WORK INSTRUCTIONS: Please reproduce every line of text in the rows below word for word, leaving the pictures out.
___ GIVEN DATA
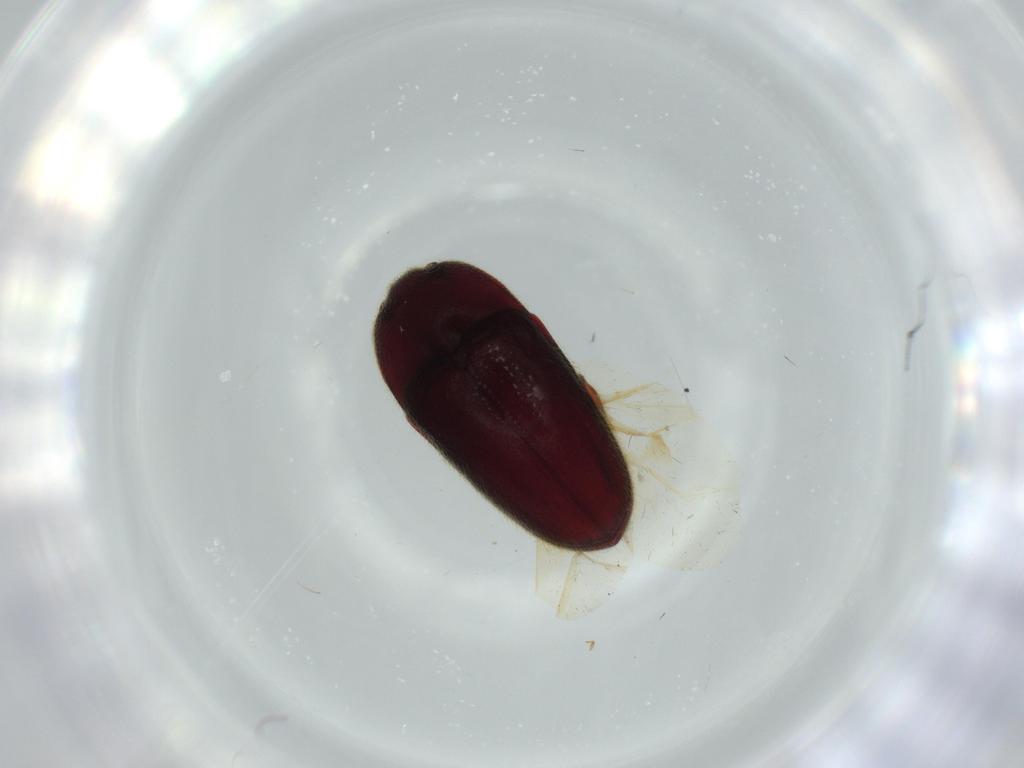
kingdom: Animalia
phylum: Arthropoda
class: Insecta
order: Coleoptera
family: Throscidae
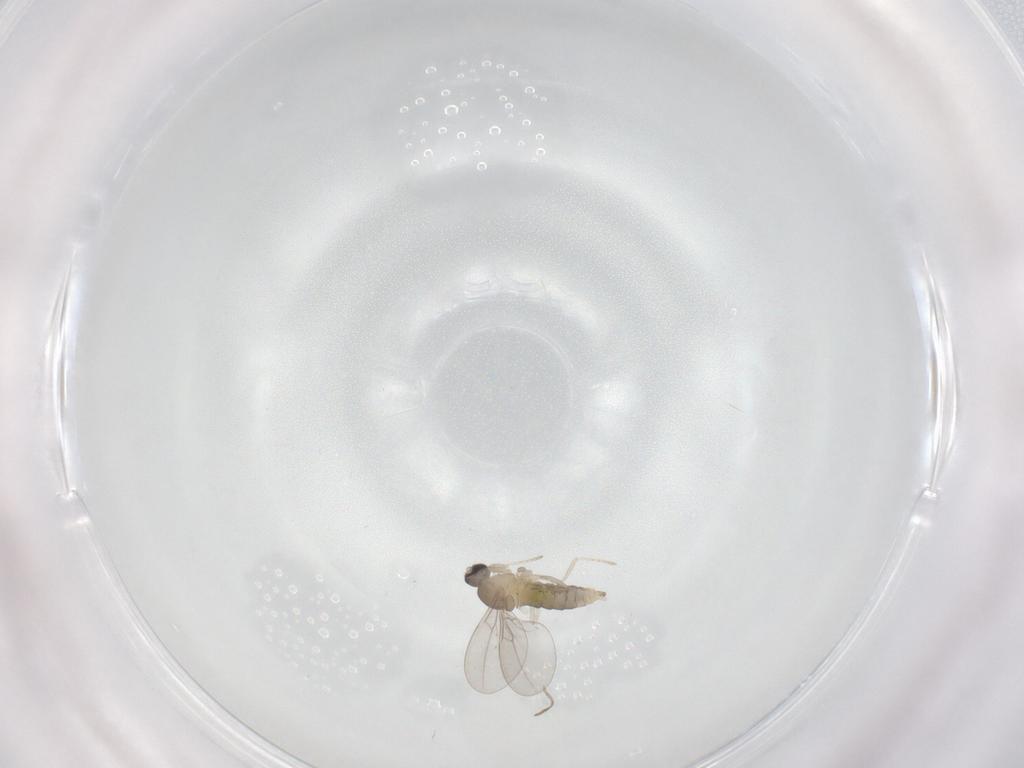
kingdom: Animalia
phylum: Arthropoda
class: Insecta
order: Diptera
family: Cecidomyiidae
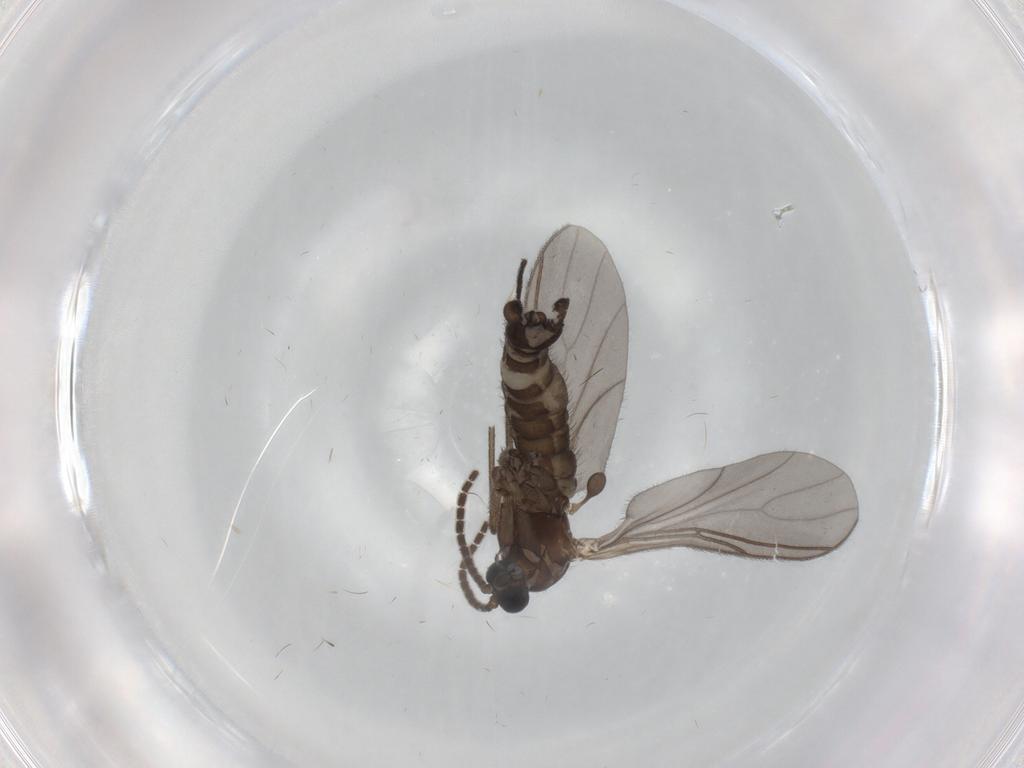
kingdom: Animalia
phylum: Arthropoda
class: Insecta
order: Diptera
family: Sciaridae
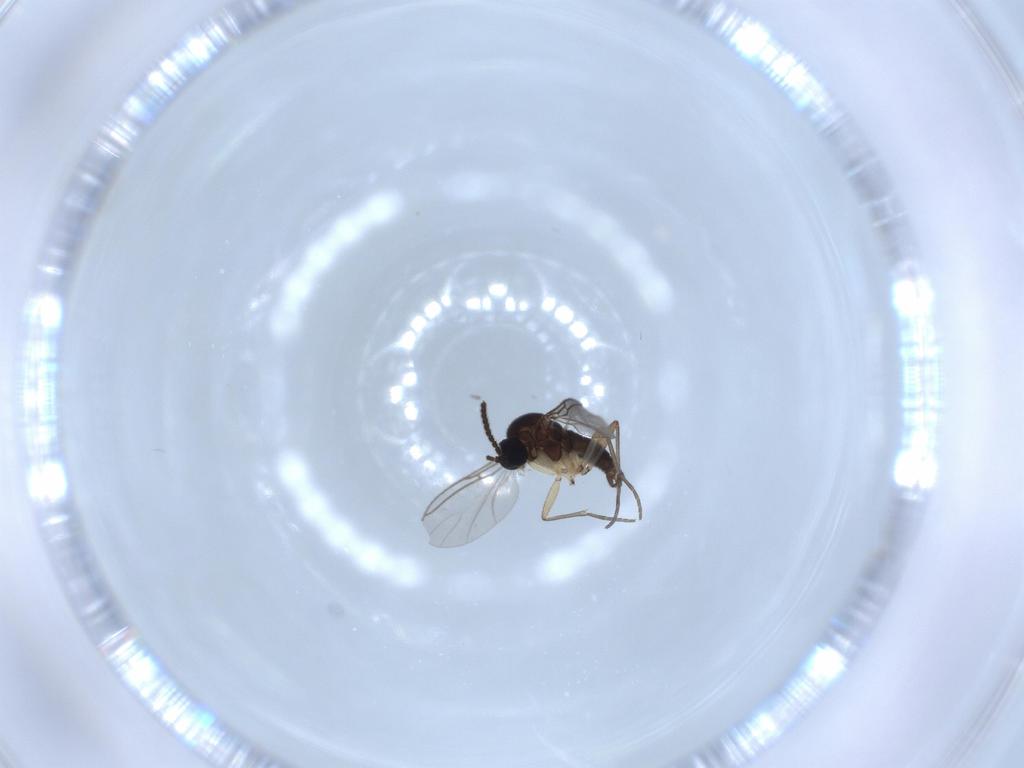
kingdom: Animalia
______
ANSWER TO THE TASK:
kingdom: Animalia
phylum: Arthropoda
class: Insecta
order: Coleoptera
family: Throscidae
kingdom: Animalia
phylum: Arthropoda
class: Insecta
order: Diptera
family: Cecidomyiidae
kingdom: Animalia
phylum: Arthropoda
class: Insecta
order: Diptera
family: Sciaridae
kingdom: Animalia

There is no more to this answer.